Through meditation, we practice letting go of distractions, comparisons, and private obsessions again and again, by simply coming back to our breath or whatever object we’re focusing on. That act of letting go and coming back, repeated countless times over hours, days, weeks, months, and years, has a structural impact on our brains, thanks to neuroplasticity – the fact that our brains can be changed through repeated experience. Those structural changes are then reflected in our behavior. The hard edges of our comparing and judging mind soften, and we gravitate towards a state of inner contentment. When we are feeling good about ourselves internally, we don’t have to compare ourselves to others externally. Feeling good about ourselves, we naturally wish others to be happy as well. If we feel inner joy, it frees our heart to feel joy for others.
And research has shown that joy and gratitude can have a protective influence on psychological and physical health. In one study by Emmons & McCullough, those who kept weekly gratitude journals were more likely to exercise regularly, have fewer physical symptoms, and felt better about their lives as a whole.

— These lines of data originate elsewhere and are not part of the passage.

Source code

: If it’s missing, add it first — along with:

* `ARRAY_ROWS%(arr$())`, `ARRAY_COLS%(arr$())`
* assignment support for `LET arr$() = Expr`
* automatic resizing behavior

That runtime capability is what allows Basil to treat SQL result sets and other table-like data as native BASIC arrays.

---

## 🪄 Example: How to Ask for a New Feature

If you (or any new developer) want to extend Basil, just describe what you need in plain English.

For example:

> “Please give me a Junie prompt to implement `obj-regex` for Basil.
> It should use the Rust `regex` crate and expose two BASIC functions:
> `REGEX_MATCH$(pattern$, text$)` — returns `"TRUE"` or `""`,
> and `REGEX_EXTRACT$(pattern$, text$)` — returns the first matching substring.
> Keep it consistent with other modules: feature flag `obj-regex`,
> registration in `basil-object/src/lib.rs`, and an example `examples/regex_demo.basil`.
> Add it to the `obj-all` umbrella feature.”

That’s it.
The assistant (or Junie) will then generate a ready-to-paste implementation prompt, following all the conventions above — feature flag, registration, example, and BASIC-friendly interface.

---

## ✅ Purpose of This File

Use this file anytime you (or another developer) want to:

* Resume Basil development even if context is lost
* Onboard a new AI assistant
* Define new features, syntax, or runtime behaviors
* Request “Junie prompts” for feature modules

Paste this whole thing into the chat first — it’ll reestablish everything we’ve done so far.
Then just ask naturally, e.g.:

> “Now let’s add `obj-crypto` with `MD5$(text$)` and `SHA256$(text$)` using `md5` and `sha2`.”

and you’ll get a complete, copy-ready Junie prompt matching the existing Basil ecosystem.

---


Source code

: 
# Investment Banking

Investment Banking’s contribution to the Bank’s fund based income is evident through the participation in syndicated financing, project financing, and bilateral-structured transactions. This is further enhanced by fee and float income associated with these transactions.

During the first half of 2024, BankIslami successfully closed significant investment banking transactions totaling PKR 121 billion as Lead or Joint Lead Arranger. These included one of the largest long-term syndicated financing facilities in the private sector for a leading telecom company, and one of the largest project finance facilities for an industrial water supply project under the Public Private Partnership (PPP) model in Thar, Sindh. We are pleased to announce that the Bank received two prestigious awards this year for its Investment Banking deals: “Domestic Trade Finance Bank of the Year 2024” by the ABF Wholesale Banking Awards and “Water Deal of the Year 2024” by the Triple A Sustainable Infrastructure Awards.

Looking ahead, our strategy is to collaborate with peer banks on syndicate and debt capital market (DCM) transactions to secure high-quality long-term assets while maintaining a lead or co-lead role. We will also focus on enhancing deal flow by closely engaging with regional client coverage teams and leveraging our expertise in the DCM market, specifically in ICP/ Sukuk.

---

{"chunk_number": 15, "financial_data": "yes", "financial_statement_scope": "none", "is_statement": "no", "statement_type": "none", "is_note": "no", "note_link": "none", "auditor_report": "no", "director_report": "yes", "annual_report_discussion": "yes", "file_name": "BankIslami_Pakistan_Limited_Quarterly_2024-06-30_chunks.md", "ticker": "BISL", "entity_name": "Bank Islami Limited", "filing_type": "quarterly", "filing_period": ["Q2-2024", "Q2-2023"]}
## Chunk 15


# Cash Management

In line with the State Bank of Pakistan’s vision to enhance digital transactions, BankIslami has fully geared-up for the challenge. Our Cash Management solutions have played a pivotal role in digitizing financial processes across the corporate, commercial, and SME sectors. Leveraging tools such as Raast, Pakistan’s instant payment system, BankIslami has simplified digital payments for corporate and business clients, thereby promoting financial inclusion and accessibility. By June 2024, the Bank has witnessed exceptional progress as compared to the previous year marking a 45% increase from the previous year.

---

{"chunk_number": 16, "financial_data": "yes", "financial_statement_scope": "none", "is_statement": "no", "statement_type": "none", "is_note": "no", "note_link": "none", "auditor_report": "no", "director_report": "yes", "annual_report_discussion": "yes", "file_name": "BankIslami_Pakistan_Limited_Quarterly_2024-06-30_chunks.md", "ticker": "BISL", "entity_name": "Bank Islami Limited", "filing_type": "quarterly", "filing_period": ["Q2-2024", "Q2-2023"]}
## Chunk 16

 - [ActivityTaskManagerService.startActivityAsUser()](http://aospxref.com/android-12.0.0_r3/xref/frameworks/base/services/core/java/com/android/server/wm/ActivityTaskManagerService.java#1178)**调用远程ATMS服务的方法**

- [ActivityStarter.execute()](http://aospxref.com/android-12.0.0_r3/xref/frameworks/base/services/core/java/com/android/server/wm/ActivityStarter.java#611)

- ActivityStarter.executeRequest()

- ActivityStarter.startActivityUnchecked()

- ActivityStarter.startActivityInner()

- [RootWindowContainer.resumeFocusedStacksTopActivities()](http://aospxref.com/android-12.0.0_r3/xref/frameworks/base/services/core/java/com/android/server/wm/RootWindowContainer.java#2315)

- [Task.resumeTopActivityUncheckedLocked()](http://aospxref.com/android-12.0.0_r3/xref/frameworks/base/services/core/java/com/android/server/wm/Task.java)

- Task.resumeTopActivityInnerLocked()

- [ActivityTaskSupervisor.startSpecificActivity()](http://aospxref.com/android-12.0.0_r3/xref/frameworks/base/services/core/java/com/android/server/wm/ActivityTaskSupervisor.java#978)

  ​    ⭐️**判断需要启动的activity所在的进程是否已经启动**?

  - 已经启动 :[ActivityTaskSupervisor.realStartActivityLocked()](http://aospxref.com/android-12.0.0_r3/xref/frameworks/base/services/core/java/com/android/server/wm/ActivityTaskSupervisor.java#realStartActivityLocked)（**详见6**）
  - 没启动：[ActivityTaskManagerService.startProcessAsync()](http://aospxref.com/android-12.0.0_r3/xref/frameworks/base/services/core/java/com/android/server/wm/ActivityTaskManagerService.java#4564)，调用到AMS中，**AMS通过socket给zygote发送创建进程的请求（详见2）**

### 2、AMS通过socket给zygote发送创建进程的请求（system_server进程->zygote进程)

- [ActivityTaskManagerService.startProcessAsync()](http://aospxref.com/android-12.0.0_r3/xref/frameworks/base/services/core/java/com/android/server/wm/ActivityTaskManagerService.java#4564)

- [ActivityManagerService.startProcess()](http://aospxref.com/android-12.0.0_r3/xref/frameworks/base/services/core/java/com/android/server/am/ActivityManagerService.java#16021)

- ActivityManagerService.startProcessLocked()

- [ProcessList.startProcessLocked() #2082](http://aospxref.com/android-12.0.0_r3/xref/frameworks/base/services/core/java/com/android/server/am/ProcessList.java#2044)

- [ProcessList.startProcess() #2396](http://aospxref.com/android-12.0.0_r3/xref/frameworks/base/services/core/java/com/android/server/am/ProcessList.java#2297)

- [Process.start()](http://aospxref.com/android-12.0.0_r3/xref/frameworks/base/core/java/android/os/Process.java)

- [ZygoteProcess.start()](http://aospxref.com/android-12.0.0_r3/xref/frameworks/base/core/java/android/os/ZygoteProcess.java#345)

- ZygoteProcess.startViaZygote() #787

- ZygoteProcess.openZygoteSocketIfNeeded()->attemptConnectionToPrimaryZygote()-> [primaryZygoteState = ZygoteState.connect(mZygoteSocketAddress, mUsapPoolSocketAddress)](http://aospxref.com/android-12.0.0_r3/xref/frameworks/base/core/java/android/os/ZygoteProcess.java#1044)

And research by Richard Davidson has shown a 50% increase in antibodies to the flu in people who rate high in joyful emotions.
Because of the fact that our brains are plastic, our curmudgeonly tendencies don’t have to be our fate. We can intentionally cultivate positive states like joy and gratitude through practices such as mindfulness, concentration, and lovingkindness. We are not at the mercy of the brain’s default negativity bias or of our habitual ruminative thought patterns. In a very real sense, happiness, joy and gratitude are ways of being rather than static states. And because feeling appreciative joy also makes us a better colleague, leader, friend, or spouse, a joyful mind is also an intelligent one.